High-Speed Nanometric Tracking of Myosin 5 with Interferometric Scattering Microscopy

Abstract

Myosin 5 is a molecular motor that moves along actin filaments by taking 74 nm steps. Although its enzymatic cycle is well understood, there is inconclusive and conflicting information on the motion that describes individual steps. Studies aimed at revealing the stepping mechanism have either reported periods of increased flexibility or proposed partitioning of the step into one or multiple sub-events. All resulting models involve a forward aiming power stroke followed by a Brownian search of the unbound head. We used interferometric scattering microscopy (iSCAT) to track the head of myosin 5 with simultaneous nanometer spatial and millisecond temporal precision.
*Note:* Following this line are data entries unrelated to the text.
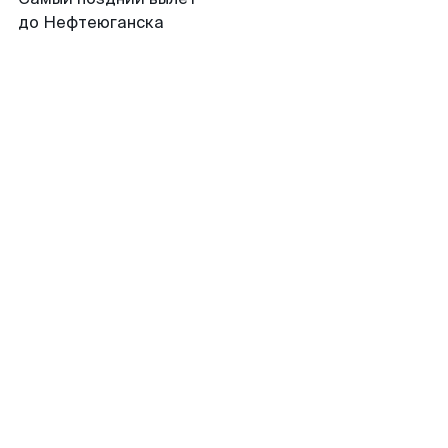
до Нефтеюганска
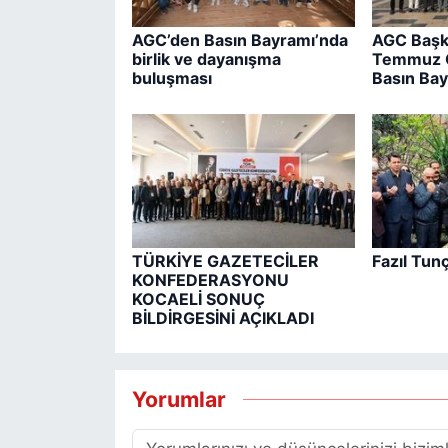
AGC’den Basın Bayramı’nda
AGC Başk
birlik ve dayanışma
Temmuz G
buluşması
Basın Bay
TÜRKİYE GAZETECİLER
Fazıl Tun
KONFEDERASYONU
KOCAELİ SONUÇ
BİLDİRGESİNİ AÇIKLADI
Yorumlar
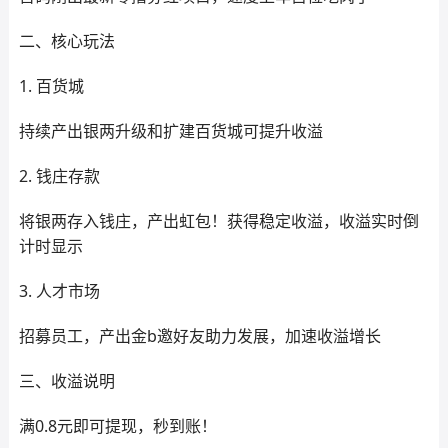
二、核心玩法
1. 百货城
持续产出银两升级和扩建百货城可提升收溢
2. 钱庄存款
将银两存入钱庄，产出虹包！获得稳定收溢，收溢实时倒
计时显示
3. 人才市场
招募员工，产出金b邀好友助力发展，加速收溢增长
三、收溢说明
满0.8元即可提现，秒到账！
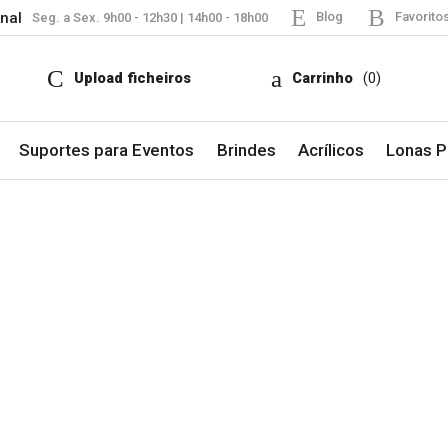
nal
Blog
Favorito
Seg. a Sex. 9h00 - 12h30 | 14h00 - 18h00
Upload ficheiros
Carrinho
(0)
Suportes para Eventos
Brindes
Acrílicos
Lonas Pu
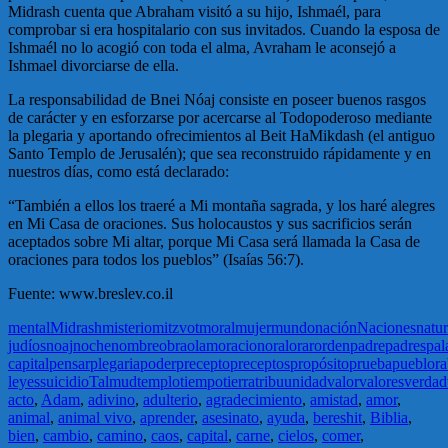
Midrash cuenta que Abraham visitó a su hijo, Ishmaél, para
comprobar si era hospitalario con sus invitados. Cuando la esposa de
Ishmaél no lo acogió con toda el alma, Avraham le aconsejó a
Ishmael divorciarse de ella.
La responsabilidad de Bnei Nóaj consiste en poseer buenos rasgos
de carácter y en esforzarse por acercarse al Todopoderoso mediante
la plegaria y aportando ofrecimientos al Beit HaMikdash (el antiguo
Santo Templo de Jerusalén); que sea reconstruido rápidamente y en
nuestros días, como está declarado:
“También a ellos los traeré a Mi montaña sagrada, y los haré alegres
en Mi Casa de oraciones. Sus holocaustos y sus sacrificios serán
aceptados sobre Mi altar, porque Mi Casa será llamada la Casa de
oraciones para todos los pueblos” (Isaías 56:7).
Fuente: www.breslev.co.il
mental
Midrash
misterio
mitzvot
moral
mujer
mundo
nación
Naciones
natur
judíos
noaj
noche
nombre
obra
olam
oracion
oral
orar
orden
padre
padres
pal
capital
pensar
plegaria
poder
precepto
preceptos
propósito
prueba
pueblo
ra
leyes
suicidio
Talmud
templo
tiempo
tierra
tribu
unidad
valor
valores
verdad
acto
,
Adam
,
adivino
,
adulterio
,
agradecimiento
,
amistad
,
amor
,
animal
,
animal vivo
,
aprender
,
asesinato
,
ayuda
,
bereshit
,
Biblia
,
bien
,
cambio
,
camino
,
caos
,
capital
,
carne
,
cielos
,
comer
,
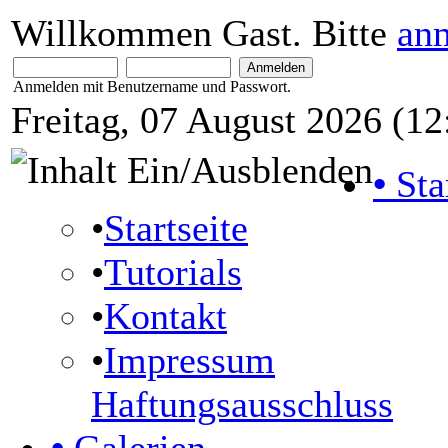
Willkommen Gast. Bitte
an
Anmelden mit Benutzername und Passwort.
Freitag, 07 August 2026 (12
•
Sta
•
Startseite
•
Tutorials
•
Kontakt
•
Impressum
Haftungsausschluss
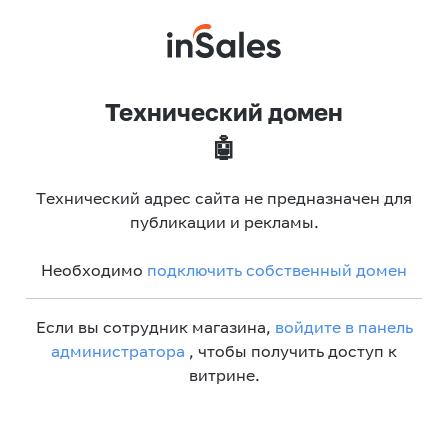
Технический домен
🤖
Технический адрес сайта не предназначен для
публикации и рекламы.
Необходимо
подключить собственный домен
Если вы сотрудник магазина,
войдите в панель
администратора
, чтобы получить доступ к
витрине.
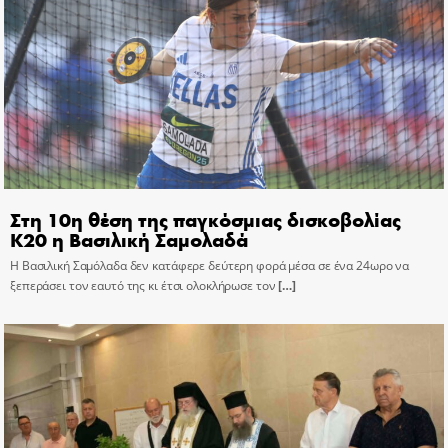
Στη 10η θέση της παγκόσμιας δισκοβολίας
Κ20 η Βασιλική Σαμολαδά
Η Βασιλική Σαμόλαδα δεν κατάφερε δεύτερη φορά μέσα σε ένα 24ωρο να
ξεπεράσει τον εαυτό της κι έτσι ολοκλήρωσε τον
[…]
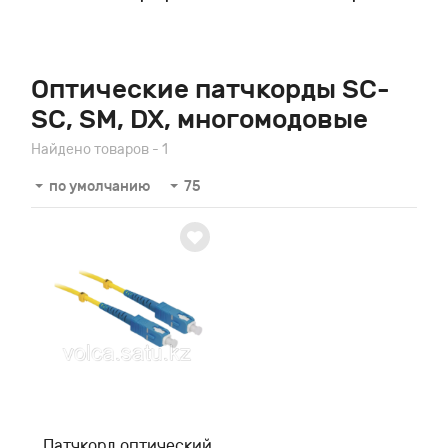
Оптические патчкорды SC-
SC, SM, DX, многомодовые
Найдено товаров - 1
по умолчанию
75
Патчкорд оптический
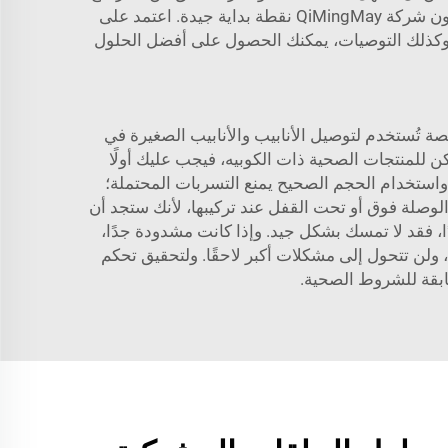
واطلب توصيات من شركات أخرى. إن الاستماع إلى آراء الآخرين يمكن أن يساعدك في اتخاذ قرار أفضل. ويمكن أن تكون شركة QiMingMay نقطة بداية جيدة. اعتمد على
م، وكذلك التوصيات، يمكنك الحصول على أفضل الحلول
Clamp ferrule) مريحة وفعالة. إن الكوابي (ferrules) هي وصلات متخصصة تُستخدم لتوصيل الأنابيب والأنابيب الصغيرة في
 للمنتجات الصحية ذات الكوبيه، فيجب عليك أولًا
بيه لتلبية احتياجاتك المتنوعة. واستخدام الحجم الصحيح يمنع التسربات المحتملة؛
لوصلة فوق أو تحت القفل عند تركيبها، لأنك ستجد أن
فقد لا تمسك بشكل جيد. وإذا كانت مشدودة جدًا،
 ولن تتحول إلى مشكلات أكبر لاحقًا. ولتحقيق تحكم
بقة للشروط الصحية.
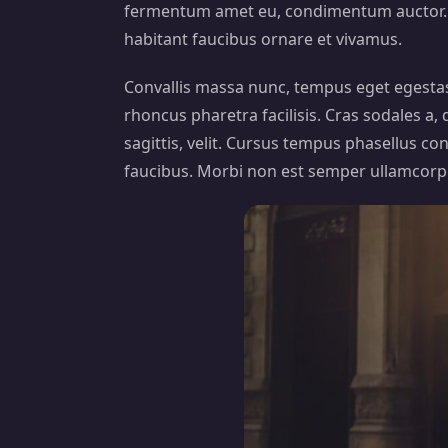
fermentum amet eu, condimentum auctor. Sit
habitant faucibus ornare et vivamus.
Convallis massa nunc, tempus eget egestas s
rhoncus pharetra facilisis. Cras sodales a, d
sagittis, velit. Cursus tempus phasellus c
faucibus. Morbi non est semper ullamcorpe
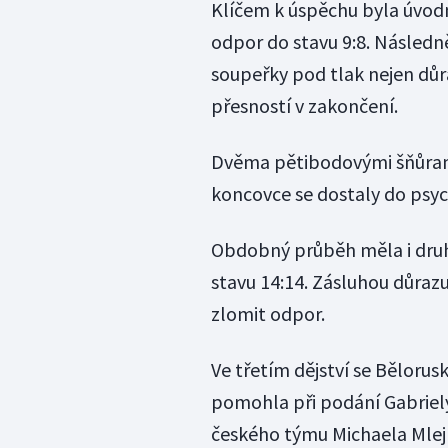
Klíčem k úspěchu byla úvodn
odpor do stavu 9:8. Následn
soupeřky pod tlak nejen důr
přesností v zakončení.
Dvěma pětibodovými šňůram
koncovce se dostaly do psy
Obdobný průběh měla i druhá
stavu 14:14. Zásluhou důraz
zlomit odpor.
Ve třetím dějství se Bělorus
pomohla při podání Gabriel
českého týmu Michaela Mlejn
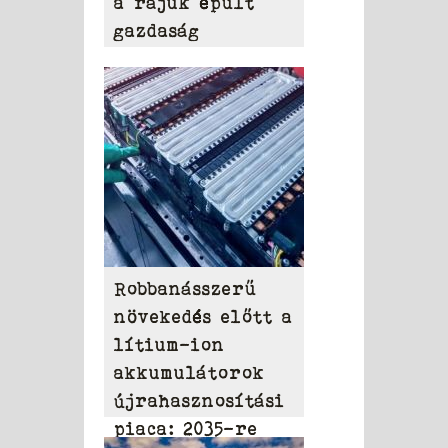
a rájuk épült
gazdaság
Robbanásszerű
növekedés előtt a
lítium-ion
akkumulátorok
újrahasznosítási
piaca: 2035-re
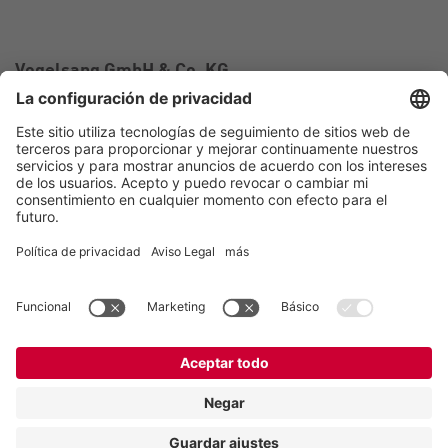
Vogelsang GmbH & Co. KG
Holthoege 10-14
49632 Essen (Oldenburg)
Alemania
Contacto
Tel.:
+49 5434 83 0
E-Mail:
germany@vogelsang.info
Contacto
Aviso legal
Política de privacidad
Canal de denuncias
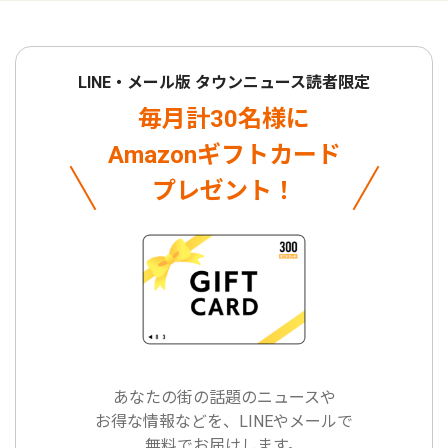
LINE・メール版 タウンニュース読者限定
毎月計30名様に
Amazonギフトカード
プレゼント！
あなたの街の話題のニュースや
お得な情報などを、LINEやメールで
無料でお届けします。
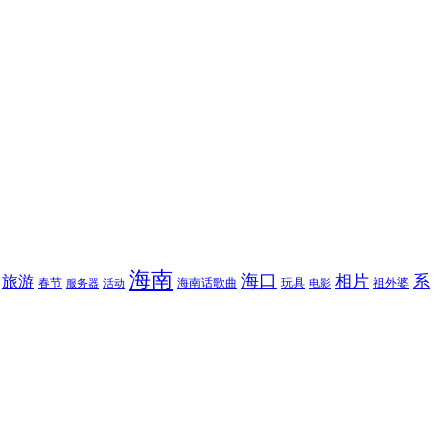
海南
海口
相片
系
旅游
春节
海南话歌曲
玩具
祖外婆
服务器
活动
电影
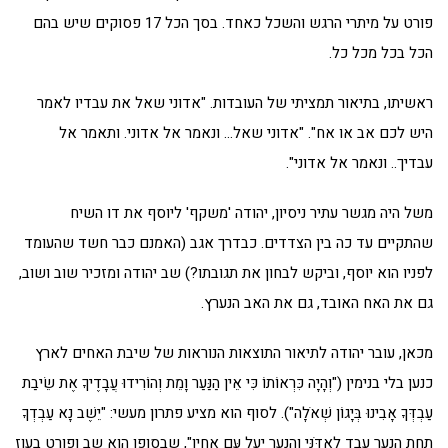
פורט על מיתרי הרגש והשכל כאחד. בסך הכל 17 פסוקים שיש בהם
הכל בכל מכל כל.
ראשיתו, בתיאור תמציתי של העובדות. "אדוני שאל את עבדיו לאמר
היש לכם אב או אח". "אדוני שאל… ונאמר אל אדוני. ותאמר אל
עבדיך.. ונאמר אל אדוני".
משל היה מגשר עתיר ניסיון, יהודה 'משקף' ליוסף את דו השיח
שהתקיים עד כה בין הצדדים. כבדרך אגב (האמנם כבר חשד שהעומד
לפניו הוא יוסף, וביקש לבחון את תגובתו?) שב יהודה ומזכיר שוב ושוב,
גם את האח האובד, גם את האב הנערץ.
מכאן, עובר יהודה לתיאור התוצאות הנוראות של שיבת האחים לארץ
כנען בלי בנימין ("וְהָיָה כִּרְאוֹתוֹ כִּי אֵין הַנַּעַר וָמֵת וְהוֹרִידוּ עֲבָדֶיךָ אֶת שֵׂיבַת
עַבְדְּךָ אָבִינוּ בְּיָגוֹן שְׁאֹלָה"). לסוף הוא מציע פתרון מעשי: "יֵשֶׁב נָא עַבְדְךָ
תַחַת הַנַעַר עֶבֶד לַאדֹּנִּי וְהַנַעַר יַעַל עִּם אֶחָיו", שבסופו הוא שב ופורט בעוז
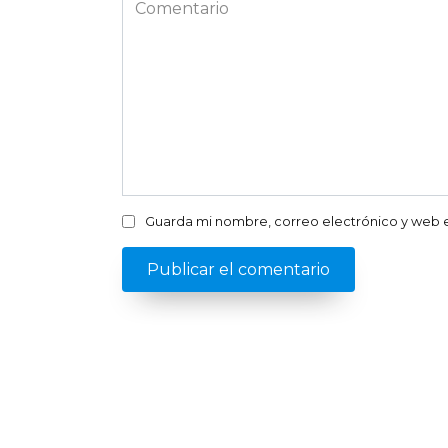
Comentario
Guarda mi nombre, correo electrónico y web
We observed a single, spatially constrained transient state of the detached head. Within individual traces, the position of the transient always occurred on the same side of actin filament but the sidedness could change when myosin molecule switched tracks. Simultaneous tracking of both heads revealed that myosin moves in a “spinning” hand-over-hand fashion, where both heads follow the same path and where torsional strain plays an important role. We also show that, in contradiction to the Brownian search hypothesis, the detached head reaches the desired binding site in a highly controlled manner. Improving the spatial precision to the sub-nm regime revealed a structural transition in the motor domain associated with the power stroke in the leading head, which may correspond to strain release. Taken together, our results demonstrate how the motor structure tightly controls its movement.